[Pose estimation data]
------------------------------------
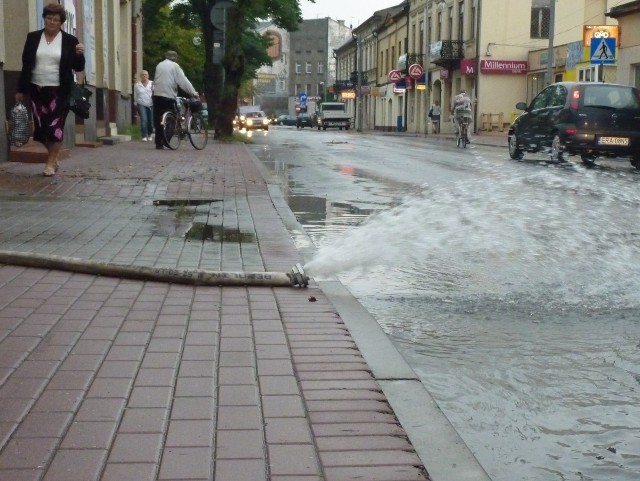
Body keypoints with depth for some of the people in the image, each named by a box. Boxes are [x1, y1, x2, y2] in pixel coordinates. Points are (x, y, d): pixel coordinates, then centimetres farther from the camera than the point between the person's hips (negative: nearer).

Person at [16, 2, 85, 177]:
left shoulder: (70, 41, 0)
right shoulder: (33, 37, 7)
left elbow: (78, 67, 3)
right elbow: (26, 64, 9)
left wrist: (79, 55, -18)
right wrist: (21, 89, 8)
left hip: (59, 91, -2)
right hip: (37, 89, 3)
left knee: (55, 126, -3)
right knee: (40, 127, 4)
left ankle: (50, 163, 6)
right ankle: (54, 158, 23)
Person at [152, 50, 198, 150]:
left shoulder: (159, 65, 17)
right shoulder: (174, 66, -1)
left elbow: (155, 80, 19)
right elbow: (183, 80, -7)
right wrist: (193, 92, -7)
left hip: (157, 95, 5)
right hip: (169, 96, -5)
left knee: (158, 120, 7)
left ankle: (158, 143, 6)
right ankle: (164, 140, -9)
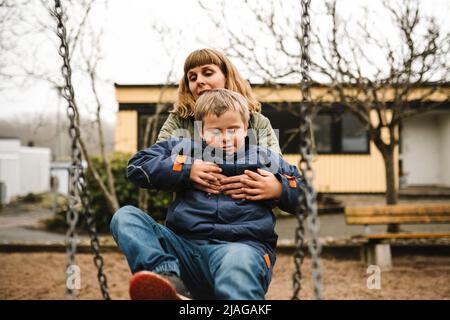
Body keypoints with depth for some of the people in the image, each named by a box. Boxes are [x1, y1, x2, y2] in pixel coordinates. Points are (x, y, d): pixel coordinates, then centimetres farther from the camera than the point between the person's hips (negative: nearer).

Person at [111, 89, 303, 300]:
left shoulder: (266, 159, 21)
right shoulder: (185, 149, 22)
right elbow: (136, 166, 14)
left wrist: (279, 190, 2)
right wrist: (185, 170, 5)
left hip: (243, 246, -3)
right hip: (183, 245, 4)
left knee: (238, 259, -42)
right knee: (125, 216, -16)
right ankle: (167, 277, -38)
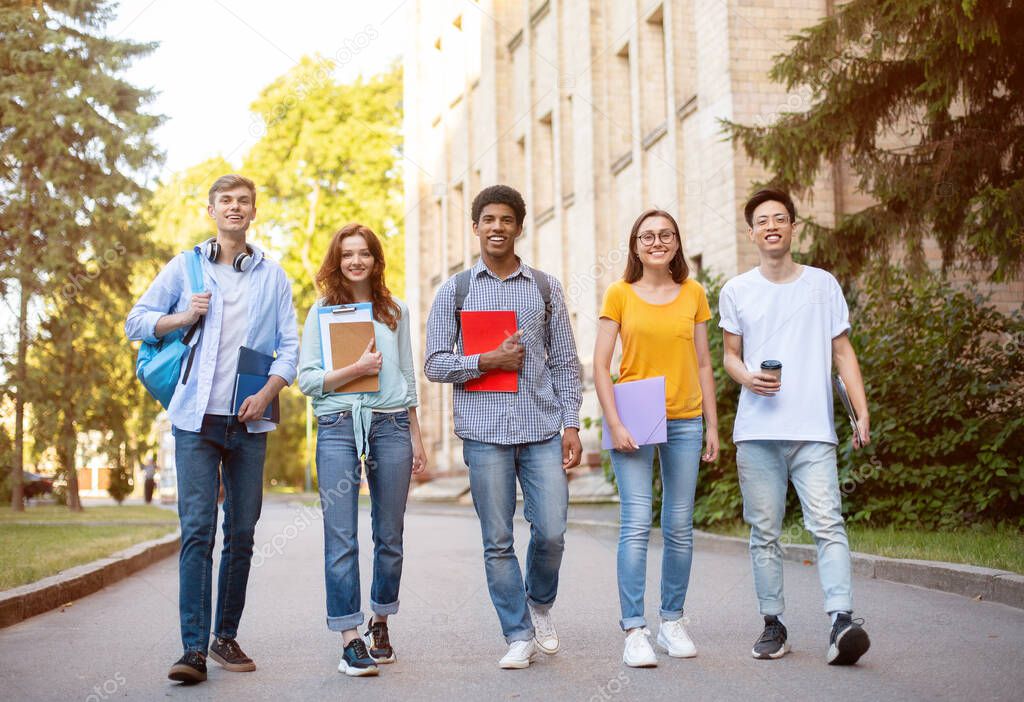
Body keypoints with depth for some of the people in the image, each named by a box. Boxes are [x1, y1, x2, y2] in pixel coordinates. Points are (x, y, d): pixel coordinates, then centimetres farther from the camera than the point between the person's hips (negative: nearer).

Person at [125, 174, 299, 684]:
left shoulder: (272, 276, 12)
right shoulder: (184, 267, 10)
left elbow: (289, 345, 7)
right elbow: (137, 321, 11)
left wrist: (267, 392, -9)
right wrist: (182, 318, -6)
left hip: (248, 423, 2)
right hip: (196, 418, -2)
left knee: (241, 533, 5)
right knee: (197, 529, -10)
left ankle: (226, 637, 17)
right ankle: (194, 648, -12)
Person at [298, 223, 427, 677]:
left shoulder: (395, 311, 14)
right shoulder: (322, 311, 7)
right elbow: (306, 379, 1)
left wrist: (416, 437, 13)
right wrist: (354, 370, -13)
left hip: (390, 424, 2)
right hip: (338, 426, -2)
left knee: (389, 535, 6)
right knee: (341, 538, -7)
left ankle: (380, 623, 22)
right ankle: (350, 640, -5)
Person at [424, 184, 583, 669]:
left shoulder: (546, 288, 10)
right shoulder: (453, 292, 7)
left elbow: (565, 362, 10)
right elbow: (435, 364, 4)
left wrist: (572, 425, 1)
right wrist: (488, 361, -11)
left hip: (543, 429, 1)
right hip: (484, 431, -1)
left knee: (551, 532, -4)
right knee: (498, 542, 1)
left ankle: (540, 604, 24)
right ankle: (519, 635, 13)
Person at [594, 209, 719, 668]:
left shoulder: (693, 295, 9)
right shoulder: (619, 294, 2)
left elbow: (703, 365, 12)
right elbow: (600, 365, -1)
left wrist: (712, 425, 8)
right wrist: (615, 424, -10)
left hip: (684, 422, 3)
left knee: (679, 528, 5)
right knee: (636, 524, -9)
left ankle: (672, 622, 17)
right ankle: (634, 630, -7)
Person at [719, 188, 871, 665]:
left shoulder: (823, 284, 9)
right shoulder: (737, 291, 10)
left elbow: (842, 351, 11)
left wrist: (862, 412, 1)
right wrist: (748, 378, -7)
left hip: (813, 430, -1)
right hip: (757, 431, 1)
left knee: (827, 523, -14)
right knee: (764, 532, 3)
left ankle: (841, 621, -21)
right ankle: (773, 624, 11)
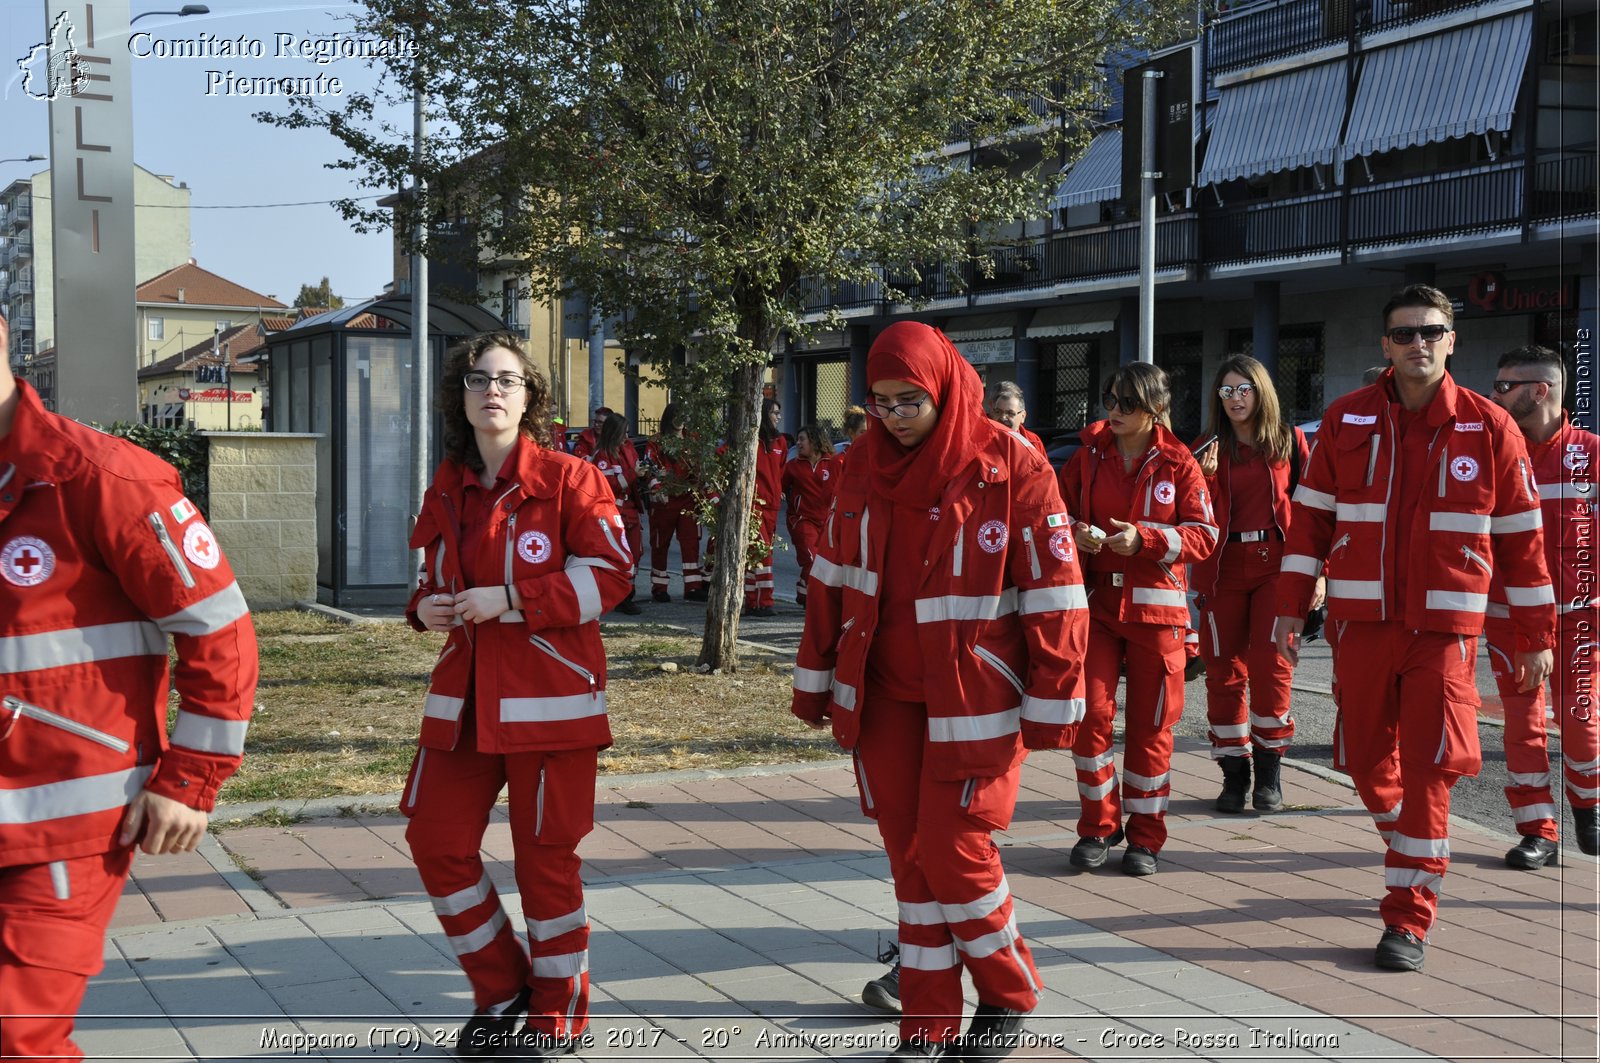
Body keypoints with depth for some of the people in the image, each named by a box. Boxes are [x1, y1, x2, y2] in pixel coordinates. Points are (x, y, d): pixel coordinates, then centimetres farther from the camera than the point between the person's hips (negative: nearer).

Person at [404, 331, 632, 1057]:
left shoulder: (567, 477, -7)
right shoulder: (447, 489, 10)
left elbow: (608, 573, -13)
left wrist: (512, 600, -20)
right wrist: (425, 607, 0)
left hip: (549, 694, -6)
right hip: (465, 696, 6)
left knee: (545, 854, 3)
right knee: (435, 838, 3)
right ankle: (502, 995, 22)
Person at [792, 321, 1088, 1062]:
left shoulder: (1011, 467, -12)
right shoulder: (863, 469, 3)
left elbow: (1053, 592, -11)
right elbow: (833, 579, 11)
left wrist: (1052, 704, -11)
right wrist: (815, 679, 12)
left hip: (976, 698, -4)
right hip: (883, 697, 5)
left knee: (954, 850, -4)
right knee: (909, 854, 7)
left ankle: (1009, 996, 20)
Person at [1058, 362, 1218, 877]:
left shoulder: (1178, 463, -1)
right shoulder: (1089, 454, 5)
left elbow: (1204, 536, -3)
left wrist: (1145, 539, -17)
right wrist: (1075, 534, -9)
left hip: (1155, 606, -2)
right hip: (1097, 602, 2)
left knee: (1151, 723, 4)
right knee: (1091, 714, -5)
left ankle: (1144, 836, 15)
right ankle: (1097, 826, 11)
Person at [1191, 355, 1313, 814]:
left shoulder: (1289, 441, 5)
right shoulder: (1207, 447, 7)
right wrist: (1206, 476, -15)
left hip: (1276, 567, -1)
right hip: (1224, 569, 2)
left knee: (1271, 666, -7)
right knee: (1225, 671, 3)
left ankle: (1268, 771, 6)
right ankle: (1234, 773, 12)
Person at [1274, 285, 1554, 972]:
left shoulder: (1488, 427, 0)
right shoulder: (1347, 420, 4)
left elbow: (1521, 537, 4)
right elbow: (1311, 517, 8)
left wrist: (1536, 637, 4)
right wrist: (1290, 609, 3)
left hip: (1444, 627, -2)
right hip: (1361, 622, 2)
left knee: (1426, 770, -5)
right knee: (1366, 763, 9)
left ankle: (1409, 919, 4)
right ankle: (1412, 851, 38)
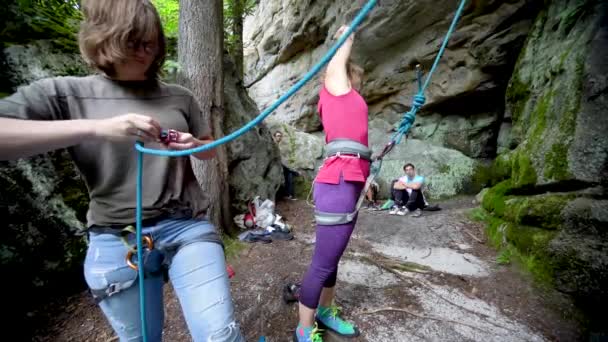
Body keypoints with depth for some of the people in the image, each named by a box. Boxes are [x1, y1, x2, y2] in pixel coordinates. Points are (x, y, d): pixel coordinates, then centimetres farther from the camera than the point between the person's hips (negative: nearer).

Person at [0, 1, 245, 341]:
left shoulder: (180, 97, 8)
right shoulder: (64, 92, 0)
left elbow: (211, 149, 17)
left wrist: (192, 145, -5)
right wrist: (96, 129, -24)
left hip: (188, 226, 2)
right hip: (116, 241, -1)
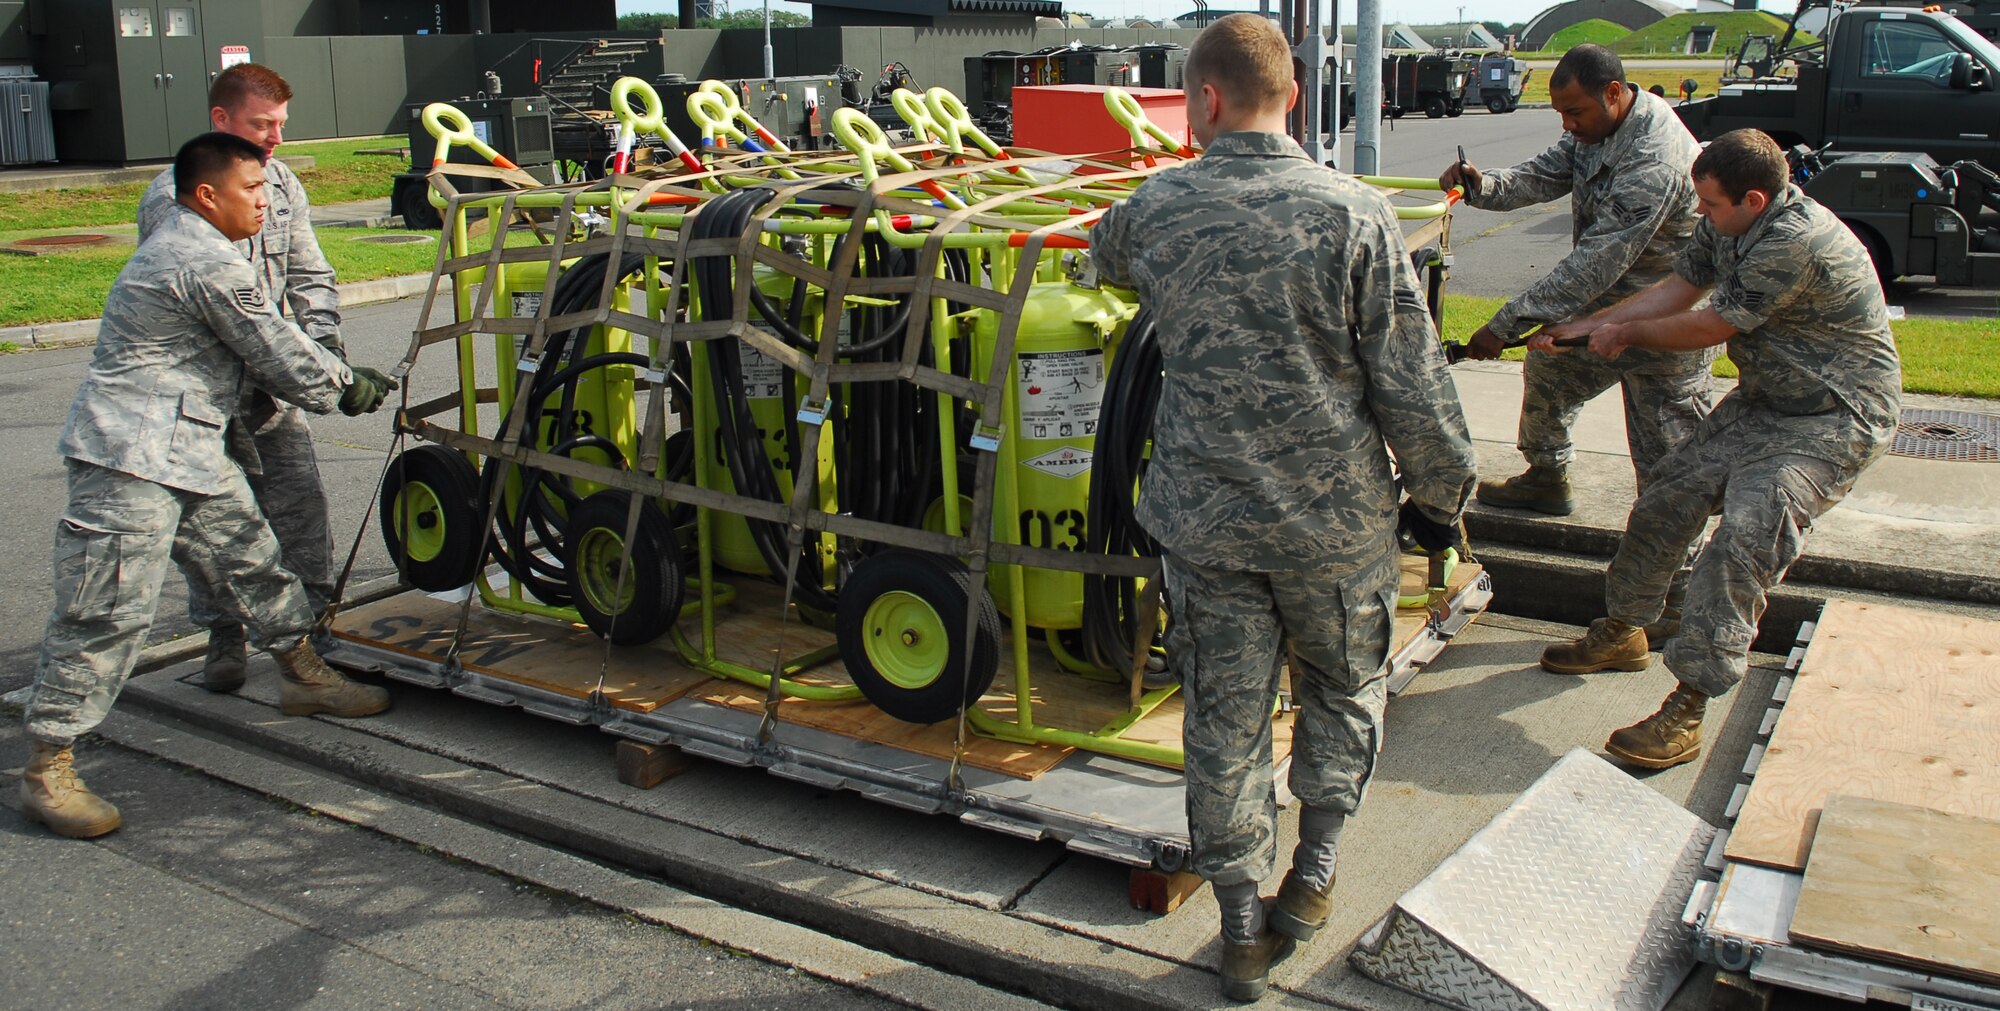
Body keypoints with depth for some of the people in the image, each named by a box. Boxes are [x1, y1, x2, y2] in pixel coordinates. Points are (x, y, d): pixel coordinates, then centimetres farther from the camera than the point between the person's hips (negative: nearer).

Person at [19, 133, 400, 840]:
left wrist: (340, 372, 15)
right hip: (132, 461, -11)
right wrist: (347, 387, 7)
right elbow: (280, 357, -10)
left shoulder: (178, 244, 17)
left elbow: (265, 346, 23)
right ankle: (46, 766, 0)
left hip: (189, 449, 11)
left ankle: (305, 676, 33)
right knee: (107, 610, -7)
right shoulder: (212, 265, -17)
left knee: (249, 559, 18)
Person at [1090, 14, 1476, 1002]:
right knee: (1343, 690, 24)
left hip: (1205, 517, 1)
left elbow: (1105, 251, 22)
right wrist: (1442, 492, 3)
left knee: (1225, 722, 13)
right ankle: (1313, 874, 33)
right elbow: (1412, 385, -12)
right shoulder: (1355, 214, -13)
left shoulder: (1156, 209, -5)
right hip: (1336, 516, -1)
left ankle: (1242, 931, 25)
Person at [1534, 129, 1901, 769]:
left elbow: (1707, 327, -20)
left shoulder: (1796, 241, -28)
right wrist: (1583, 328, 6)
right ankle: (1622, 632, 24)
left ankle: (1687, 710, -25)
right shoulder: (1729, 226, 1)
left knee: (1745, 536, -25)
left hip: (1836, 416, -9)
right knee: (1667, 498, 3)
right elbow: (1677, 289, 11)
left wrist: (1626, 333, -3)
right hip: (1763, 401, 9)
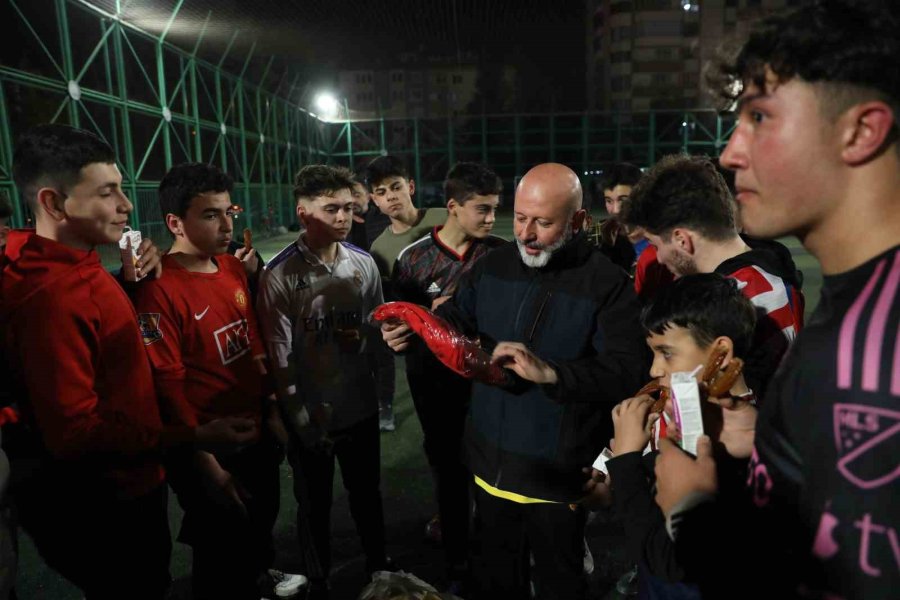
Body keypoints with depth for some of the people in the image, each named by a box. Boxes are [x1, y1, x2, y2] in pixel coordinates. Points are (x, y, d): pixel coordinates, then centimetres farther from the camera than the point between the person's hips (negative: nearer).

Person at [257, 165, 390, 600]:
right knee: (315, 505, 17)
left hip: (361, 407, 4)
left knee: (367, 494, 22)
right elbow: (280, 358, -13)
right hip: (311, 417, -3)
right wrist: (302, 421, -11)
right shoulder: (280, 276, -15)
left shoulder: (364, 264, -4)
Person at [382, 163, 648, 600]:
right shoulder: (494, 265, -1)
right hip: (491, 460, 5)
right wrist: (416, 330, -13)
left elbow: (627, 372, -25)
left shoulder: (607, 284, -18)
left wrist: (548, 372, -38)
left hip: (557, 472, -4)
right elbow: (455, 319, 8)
------------------------------------
• What is expected
Using the data above, give again exactly the lines starting at the one holding "left ankle: (1242, 931, 25)" and ending at the one holding "left shoulder: (607, 284, -18)", inclusive, and nothing more. Omit the pictures.

• Exercise solution
left ankle: (1242, 931, 25)
Person at [1534, 129, 1901, 769]:
left elbow: (1707, 327, -20)
left shoulder: (1796, 241, -28)
right wrist: (1583, 328, 6)
right ankle: (1622, 632, 24)
left ankle: (1687, 710, -25)
right shoulder: (1729, 226, 1)
left knee: (1745, 536, -25)
left hip: (1836, 416, -9)
right knee: (1667, 498, 3)
right elbow: (1677, 289, 11)
left wrist: (1626, 333, -3)
right hip: (1763, 401, 9)
Body keypoints with depth for some of the people in the image, each named by a box. Boxes are [x1, y1, x2, y2] in pixel coordinates. Points are (x, y, d): pixel coordinates, then centimetres farther from the camera than the point between the person's hips (negative: nearer).

Person at [257, 165, 390, 600]:
right knee: (315, 505, 17)
left hip: (361, 407, 4)
left knee: (367, 494, 22)
right elbow: (280, 358, -13)
right hip: (311, 417, -3)
right wrist: (302, 421, -11)
right shoulder: (280, 276, -15)
left shoulder: (364, 264, -4)
Person at [382, 163, 648, 600]:
right shoulder: (494, 265, -1)
right hip: (491, 460, 5)
right wrist: (416, 330, -13)
left elbow: (627, 372, -25)
left shoulder: (607, 284, -18)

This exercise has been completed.